» **PROBLEM TO WORK ON**: Go through the records below and copy out every line that contains the word "anchor".

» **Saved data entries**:

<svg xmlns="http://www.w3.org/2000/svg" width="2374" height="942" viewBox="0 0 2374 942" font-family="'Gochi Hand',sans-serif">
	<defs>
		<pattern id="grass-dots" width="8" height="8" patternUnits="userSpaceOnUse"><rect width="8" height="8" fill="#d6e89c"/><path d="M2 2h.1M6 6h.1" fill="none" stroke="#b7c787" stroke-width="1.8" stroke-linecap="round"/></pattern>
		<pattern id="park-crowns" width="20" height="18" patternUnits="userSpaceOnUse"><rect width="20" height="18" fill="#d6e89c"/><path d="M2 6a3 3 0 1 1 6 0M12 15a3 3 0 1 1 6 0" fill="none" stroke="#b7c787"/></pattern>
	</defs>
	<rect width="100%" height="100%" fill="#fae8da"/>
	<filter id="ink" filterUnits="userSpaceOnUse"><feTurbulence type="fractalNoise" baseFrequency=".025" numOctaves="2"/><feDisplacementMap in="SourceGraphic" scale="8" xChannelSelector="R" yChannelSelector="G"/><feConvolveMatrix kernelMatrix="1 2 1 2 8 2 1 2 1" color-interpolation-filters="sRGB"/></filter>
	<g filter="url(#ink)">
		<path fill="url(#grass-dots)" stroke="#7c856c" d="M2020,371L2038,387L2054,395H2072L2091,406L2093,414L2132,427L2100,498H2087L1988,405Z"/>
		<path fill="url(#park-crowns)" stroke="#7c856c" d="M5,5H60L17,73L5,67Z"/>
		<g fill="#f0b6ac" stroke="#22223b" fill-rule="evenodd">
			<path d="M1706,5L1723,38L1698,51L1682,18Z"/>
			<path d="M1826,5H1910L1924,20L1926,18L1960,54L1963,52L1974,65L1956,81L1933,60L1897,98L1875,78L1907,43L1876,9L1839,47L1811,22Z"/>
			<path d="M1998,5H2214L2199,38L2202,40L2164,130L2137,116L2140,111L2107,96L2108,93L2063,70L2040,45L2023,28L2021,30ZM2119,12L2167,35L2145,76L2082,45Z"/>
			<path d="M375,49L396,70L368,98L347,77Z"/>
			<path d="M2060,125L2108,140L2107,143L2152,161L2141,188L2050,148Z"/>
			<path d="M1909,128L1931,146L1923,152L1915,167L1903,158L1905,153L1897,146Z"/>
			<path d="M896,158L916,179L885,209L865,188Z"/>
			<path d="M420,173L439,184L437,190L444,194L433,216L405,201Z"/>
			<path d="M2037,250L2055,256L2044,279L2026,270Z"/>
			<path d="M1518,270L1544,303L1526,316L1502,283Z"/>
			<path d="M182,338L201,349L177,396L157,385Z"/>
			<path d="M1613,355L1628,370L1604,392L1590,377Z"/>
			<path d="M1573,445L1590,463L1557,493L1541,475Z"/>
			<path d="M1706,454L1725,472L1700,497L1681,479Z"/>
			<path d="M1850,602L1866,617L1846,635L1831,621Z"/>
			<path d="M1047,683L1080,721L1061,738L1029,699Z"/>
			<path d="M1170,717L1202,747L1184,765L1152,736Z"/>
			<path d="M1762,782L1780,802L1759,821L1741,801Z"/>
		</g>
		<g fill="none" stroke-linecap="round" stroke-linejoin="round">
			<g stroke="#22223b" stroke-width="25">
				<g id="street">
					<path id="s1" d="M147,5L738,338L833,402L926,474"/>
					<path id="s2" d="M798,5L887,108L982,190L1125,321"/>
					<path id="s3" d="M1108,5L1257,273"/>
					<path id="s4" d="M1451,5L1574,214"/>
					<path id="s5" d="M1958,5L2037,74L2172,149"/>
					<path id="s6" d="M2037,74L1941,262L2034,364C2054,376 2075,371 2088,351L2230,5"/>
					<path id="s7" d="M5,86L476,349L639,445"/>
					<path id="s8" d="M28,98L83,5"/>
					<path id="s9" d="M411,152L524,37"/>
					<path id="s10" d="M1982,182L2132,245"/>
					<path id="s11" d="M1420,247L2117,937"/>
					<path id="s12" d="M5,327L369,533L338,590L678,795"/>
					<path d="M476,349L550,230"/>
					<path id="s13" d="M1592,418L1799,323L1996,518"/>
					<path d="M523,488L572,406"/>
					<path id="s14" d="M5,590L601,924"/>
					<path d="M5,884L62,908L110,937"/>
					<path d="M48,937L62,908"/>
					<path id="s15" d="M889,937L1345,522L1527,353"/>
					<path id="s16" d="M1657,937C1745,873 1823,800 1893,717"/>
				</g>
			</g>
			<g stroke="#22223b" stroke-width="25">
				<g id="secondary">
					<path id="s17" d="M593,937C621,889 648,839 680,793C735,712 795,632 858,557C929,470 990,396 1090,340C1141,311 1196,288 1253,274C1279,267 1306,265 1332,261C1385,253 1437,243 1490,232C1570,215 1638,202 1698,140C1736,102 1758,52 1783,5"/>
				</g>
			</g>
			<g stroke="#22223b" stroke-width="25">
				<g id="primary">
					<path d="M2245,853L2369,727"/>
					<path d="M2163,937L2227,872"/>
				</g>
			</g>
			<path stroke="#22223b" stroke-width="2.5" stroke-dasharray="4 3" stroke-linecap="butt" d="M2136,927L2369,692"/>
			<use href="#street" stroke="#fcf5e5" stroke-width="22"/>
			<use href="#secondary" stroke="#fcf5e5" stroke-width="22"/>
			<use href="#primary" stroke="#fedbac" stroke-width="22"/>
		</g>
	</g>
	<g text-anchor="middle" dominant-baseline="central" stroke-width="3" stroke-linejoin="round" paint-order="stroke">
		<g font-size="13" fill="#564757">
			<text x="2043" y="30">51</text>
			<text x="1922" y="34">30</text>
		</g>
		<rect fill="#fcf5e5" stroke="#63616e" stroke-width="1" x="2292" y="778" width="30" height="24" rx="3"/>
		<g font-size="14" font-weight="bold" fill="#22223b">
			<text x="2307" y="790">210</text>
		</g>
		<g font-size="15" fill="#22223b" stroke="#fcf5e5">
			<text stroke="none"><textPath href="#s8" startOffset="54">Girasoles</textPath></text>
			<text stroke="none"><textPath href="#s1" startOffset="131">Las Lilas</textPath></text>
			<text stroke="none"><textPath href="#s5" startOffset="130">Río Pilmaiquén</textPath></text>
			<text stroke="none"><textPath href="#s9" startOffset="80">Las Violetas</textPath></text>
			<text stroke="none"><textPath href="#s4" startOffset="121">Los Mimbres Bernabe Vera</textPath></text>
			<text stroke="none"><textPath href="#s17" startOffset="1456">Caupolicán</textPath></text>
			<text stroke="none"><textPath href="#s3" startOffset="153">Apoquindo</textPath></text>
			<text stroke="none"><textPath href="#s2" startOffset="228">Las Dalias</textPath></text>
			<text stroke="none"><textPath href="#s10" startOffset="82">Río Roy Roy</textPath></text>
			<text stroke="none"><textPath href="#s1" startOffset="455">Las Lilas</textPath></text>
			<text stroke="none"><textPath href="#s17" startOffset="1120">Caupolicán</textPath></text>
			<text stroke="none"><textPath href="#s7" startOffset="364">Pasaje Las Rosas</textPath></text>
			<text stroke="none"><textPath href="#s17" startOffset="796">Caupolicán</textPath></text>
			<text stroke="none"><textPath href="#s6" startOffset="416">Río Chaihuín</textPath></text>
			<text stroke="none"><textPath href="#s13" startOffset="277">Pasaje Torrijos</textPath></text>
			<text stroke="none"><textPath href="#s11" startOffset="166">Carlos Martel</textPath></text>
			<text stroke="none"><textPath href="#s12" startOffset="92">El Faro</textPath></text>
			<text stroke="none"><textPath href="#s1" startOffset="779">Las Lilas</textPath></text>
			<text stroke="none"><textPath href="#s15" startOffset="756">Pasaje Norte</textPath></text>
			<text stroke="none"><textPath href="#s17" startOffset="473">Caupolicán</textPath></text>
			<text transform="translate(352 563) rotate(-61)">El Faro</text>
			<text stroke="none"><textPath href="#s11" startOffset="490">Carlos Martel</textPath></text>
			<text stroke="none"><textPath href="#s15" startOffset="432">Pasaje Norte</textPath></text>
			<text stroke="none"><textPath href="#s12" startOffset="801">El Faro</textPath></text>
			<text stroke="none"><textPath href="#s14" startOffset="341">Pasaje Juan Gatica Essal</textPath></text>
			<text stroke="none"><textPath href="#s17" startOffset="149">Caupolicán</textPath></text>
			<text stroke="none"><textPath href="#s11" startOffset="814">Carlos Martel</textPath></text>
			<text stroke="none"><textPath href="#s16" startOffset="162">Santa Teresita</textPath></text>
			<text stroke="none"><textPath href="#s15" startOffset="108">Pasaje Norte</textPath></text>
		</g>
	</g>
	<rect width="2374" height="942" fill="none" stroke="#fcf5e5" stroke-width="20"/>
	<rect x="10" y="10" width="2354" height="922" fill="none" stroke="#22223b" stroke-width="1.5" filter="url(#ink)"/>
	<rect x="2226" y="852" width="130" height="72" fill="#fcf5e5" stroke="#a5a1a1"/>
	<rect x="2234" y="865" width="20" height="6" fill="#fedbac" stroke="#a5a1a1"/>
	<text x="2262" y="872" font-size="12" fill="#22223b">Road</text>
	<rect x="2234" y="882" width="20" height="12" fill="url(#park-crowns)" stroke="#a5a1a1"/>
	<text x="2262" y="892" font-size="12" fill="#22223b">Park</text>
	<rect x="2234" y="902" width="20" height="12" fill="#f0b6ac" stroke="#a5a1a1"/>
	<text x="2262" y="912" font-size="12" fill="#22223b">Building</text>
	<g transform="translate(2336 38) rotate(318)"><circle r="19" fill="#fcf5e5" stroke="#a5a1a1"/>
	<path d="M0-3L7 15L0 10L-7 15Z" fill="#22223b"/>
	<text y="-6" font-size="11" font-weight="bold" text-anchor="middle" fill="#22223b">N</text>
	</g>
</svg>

» **ANSWER**:
	<g text-anchor="middle" dominant-baseline="central" stroke-width="3" stroke-linejoin="round" paint-order="stroke">
	<text y="-6" font-size="11" font-weight="bold" text-anchor="middle" fill="#22223b">N</text>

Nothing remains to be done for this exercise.